Convert the data below into a JSON array of strings with one string per line, and omit any blank lines.
==================================================
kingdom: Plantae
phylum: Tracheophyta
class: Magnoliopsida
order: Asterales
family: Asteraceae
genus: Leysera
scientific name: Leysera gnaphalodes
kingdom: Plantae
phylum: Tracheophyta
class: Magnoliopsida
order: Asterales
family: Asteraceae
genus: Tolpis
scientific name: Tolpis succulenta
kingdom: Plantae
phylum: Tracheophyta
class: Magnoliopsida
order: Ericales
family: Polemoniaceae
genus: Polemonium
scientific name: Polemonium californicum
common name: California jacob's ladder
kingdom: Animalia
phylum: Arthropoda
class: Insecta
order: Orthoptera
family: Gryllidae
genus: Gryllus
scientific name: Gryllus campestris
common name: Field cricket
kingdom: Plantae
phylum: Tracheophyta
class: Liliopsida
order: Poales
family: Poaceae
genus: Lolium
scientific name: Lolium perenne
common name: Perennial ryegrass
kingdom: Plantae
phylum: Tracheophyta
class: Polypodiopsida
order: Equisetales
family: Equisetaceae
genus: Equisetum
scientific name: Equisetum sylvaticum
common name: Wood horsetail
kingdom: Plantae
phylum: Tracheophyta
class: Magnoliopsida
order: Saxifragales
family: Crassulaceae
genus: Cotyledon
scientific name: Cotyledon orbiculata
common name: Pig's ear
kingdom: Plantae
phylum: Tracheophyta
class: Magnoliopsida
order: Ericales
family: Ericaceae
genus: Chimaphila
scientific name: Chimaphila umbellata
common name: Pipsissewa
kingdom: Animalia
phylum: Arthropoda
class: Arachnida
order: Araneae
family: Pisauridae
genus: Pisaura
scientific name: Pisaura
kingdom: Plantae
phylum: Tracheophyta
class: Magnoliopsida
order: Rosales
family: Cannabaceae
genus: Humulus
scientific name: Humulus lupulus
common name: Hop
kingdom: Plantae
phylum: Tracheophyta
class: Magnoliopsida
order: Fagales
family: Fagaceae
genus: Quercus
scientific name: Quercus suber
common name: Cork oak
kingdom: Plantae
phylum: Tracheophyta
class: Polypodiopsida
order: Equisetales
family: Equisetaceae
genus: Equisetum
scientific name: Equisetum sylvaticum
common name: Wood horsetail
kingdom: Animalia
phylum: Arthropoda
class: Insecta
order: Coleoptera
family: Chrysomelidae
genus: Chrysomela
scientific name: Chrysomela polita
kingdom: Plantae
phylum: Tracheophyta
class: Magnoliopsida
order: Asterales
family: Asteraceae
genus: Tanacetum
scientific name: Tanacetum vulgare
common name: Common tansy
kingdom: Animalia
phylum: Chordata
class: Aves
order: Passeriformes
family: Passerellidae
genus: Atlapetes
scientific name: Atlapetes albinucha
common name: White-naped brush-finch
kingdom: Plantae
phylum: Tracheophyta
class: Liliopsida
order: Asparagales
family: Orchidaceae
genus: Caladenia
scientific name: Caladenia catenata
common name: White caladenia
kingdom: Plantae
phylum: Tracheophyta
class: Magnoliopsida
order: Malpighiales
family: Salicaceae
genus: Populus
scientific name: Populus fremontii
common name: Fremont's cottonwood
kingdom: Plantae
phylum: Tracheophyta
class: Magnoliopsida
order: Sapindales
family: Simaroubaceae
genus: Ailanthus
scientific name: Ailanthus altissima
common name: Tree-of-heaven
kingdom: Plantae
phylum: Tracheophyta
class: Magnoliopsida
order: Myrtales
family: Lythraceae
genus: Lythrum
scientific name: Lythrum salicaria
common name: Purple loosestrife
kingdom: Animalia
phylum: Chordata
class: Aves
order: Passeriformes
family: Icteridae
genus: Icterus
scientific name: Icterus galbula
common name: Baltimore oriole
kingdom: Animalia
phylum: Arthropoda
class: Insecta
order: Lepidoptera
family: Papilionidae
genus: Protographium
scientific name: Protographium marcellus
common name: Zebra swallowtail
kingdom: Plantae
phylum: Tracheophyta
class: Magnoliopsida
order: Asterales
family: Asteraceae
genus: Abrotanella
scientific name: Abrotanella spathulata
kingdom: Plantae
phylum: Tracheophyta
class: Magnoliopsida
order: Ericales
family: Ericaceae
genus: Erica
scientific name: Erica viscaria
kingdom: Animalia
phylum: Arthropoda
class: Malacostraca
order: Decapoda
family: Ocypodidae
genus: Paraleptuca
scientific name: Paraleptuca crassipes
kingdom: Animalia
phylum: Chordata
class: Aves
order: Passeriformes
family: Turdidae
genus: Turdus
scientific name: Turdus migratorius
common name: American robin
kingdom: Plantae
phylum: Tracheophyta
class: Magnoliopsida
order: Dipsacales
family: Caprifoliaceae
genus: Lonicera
==================================================
* [Reply]:
[
  "kingdom: Plantae",
  "phylum: Tracheophyta",
  "class: Magnoliopsida",
  "order: Asterales",
  "family: Asteraceae",
  "genus: Leysera",
  "scientific name: Leysera gnaphalodes",
  "kingdom: Plantae",
  "phylum: Tracheophyta",
  "class: Magnoliopsida",
  "order: Asterales",
  "family: Asteraceae",
  "genus: Tolpis",
  "scientific name: Tolpis succulenta",
  "kingdom: Plantae",
  "phylum: Tracheophyta",
  "class: Magnoliopsida",
  "order: Ericales",
  "family: Polemoniaceae",
  "genus: Polemonium",
  "scientific name: Polemonium californicum",
  "common name: California jacob's ladder",
  "kingdom: Animalia",
  "phylum: Arthropoda",
  "class: Insecta",
  "order: Orthoptera",
  "family: Gryllidae",
  "genus: Gryllus",
  "scientific name: Gryllus campestris",
  "common name: Field cricket",
  "kingdom: Plantae",
  "phylum: Tracheophyta",
  "class: Liliopsida",
  "order: Poales",
  "family: Poaceae",
  "genus: Lolium",
  "scientific name: Lolium perenne",
  "common name: Perennial ryegrass",
  "kingdom: Plantae",
  "phylum: Tracheophyta",
  "class: Polypodiopsida",
  "order: Equisetales",
  "family: Equisetaceae",
  "genus: Equisetum",
  "scientific name: Equisetum sylvaticum",
  "common name: Wood horsetail",
  "kingdom: Plantae",
  "phylum: Tracheophyta",
  "class: Magnoliopsida",
  "order: Saxifragales",
  "family: Crassulaceae",
  "genus: Cotyledon",
  "scientific name: Cotyledon orbiculata",
  "common name: Pig's ear",
  "kingdom: Plantae",
  "phylum: Tracheophyta",
  "class: Magnoliopsida",
  "order: Ericales",
  "family: Ericaceae",
  "genus: Chimaphila",
  "scientific name: Chimaphila umbellata",
  "common name: Pipsissewa",
  "kingdom: Animalia",
  "phylum: Arthropoda",
  "class: Arachnida",
  "order: Araneae",
  "family: Pisauridae",
  "genus: Pisaura",
  "scientific name: Pisaura",
  "kingdom: Plantae",
  "phylum: Tracheophyta",
  "class: Magnoliopsida",
  "order: Rosales",
  "family: Cannabaceae",
  "genus: Humulus",
  "scientific name: Humulus lupulus",
  "common name: Hop",
  "kingdom: Plantae",
  "phylum: Tracheophyta",
  "class: Magnoliopsida",
  "order: Fagales",
  "family: Fagaceae",
  "genus: Quercus",
  "scientific name: Quercus suber",
  "common name: Cork oak",
  "kingdom: Plantae",
  "phylum: Tracheophyta",
  "class: Polypodiopsida",
  "order: Equisetales",
  "family: Equisetaceae",
  "genus: Equisetum",
  "scientific name: Equisetum sylvaticum",
  "common name: Wood horsetail",
  "kingdom: Animalia",
  "phylum: Arthropoda",
  "class: Insecta",
  "order: Coleoptera",
  "family: Chrysomelidae",
  "genus: Chrysomela",
  "scientific name: Chrysomela polita",
  "kingdom: Plantae",
  "phylum: Tracheophyta",
  "class: Magnoliopsida",
  "order: Asterales",
  "family: Asteraceae",
  "genus: Tanacetum",
  "scientific name: Tanacetum vulgare",
  "common name: Common tansy",
  "kingdom: Animalia",
  "phylum: Chordata",
  "class: Aves",
  "order: Passeriformes",
  "family: Passerellidae",
  "genus: Atlapetes",
  "scientific name: Atlapetes albinucha",
  "common name: White-naped brush-finch",
  "kingdom: Plantae",
  "phylum: Tracheophyta",
  "class: Liliopsida",
  "order: Asparagales",
  "family: Orchidaceae",
  "genus: Caladenia",
  "scientific name: Caladenia catenata",
  "common name: White caladenia",
  "kingdom: Plantae",
  "phylum: Tracheophyta",
  "class: Magnoliopsida",
  "order: Malpighiales",
  "family: Salicaceae",
  "genus: Populus",
  "scientific name: Populus fremontii",
  "common name: Fremont's cottonwood",
  "kingdom: Plantae",
  "phylum: Tracheophyta",
  "class: Magnoliopsida",
  "order: Sapindales",
  "family: Simaroubaceae",
  "genus: Ailanthus",
  "scientific name: Ailanthus altissima",
  "common name: Tree-of-heaven",
  "kingdom: Plantae",
  "phylum: Tracheophyta",
  "class: Magnoliopsida",
  "order: Myrtales",
  "family: Lythraceae",
  "genus: Lythrum",
  "scientific name: Lythrum salicaria",
  "common name: Purple loosestrife",
  "kingdom: Animalia",
  "phylum: Chordata",
  "class: Aves",
  "order: Passeriformes",
  "family: Icteridae",
  "genus: Icterus",
  "scientific name: Icterus galbula",
  "common name: Baltimore oriole",
  "kingdom: Animalia",
  "phylum: Arthropoda",
  "class: Insecta",
  "order: Lepidoptera",
  "family: Papilionidae",
  "genus: Protographium",
  "scientific name: Protographium marcellus",
  "common name: Zebra swallowtail",
  "kingdom: Plantae",
  "phylum: Tracheophyta",
  "class: Magnoliopsida",
  "order: Asterales",
  "family: Asteraceae",
  "genus: Abrotanella",
  "scientific name: Abrotanella spathulata",
  "kingdom: Plantae",
  "phylum: Tracheophyta",
  "class: Magnoliopsida",
  "order: Ericales",
  "family: Ericaceae",
  "genus: Erica",
  "scientific name: Erica viscaria",
  "kingdom: Animalia",
  "phylum: Arthropoda",
  "class: Malacostraca",
  "order: Decapoda",
  "family: Ocypodidae",
  "genus: Paraleptuca",
  "scientific name: Paraleptuca crassipes",
  "kingdom: Animalia",
  "phylum: Chordata",
  "class: Aves",
  "order: Passeriformes",
  "family: Turdidae",
  "genus: Turdus",
  "scientific name: Turdus migratorius",
  "common name: American robin",
  "kingdom: Plantae",
  "phylum: Tracheophyta",
  "class: Magnoliopsida",
  "order: Dipsacales",
  "family: Caprifoliaceae",
  "genus: Lonicera"
]